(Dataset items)

■ ■ ■ ■ ■ ■ ■

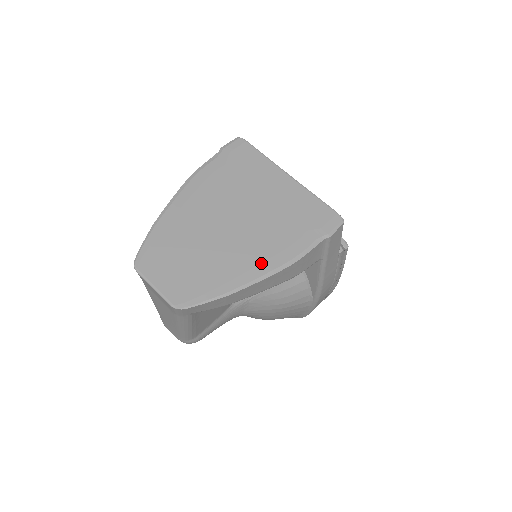
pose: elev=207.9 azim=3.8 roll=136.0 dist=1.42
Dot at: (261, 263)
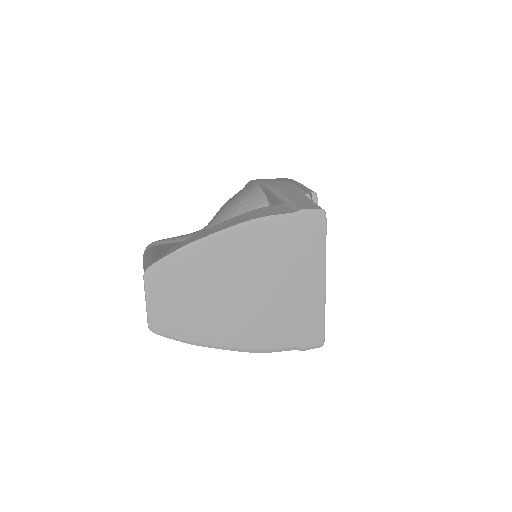
Dot at: (238, 338)
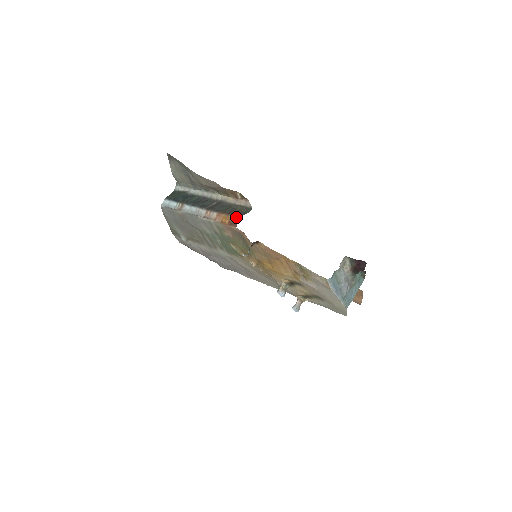
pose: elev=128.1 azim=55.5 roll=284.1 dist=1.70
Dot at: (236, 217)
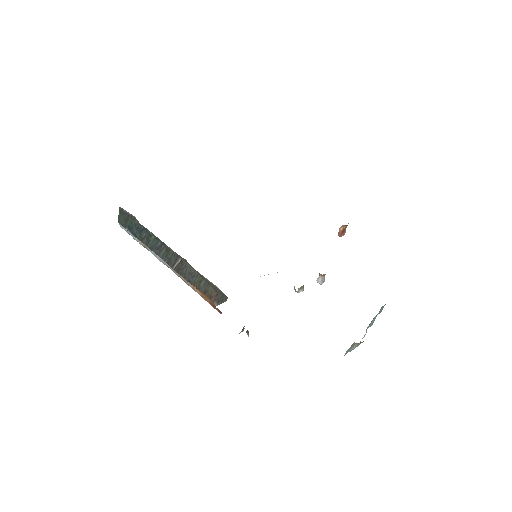
Dot at: (215, 305)
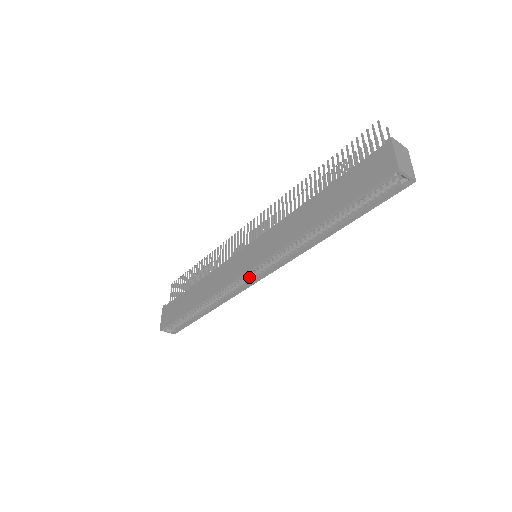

■ ■ ■ ■ ■ ■ ■

-- Written request --
Edit the lines above by changing every "pose" to "camera" and keeping everything else unchanged. Omit the pictures from your answer.

-- Response to this task --
camera: elev=207.9 azim=3.8 roll=136.0 dist=1.42
Dot at: (261, 263)
Dot at: (238, 338)
camera: elev=128.1 azim=55.5 roll=284.1 dist=1.70
Dot at: (236, 217)
Dot at: (215, 305)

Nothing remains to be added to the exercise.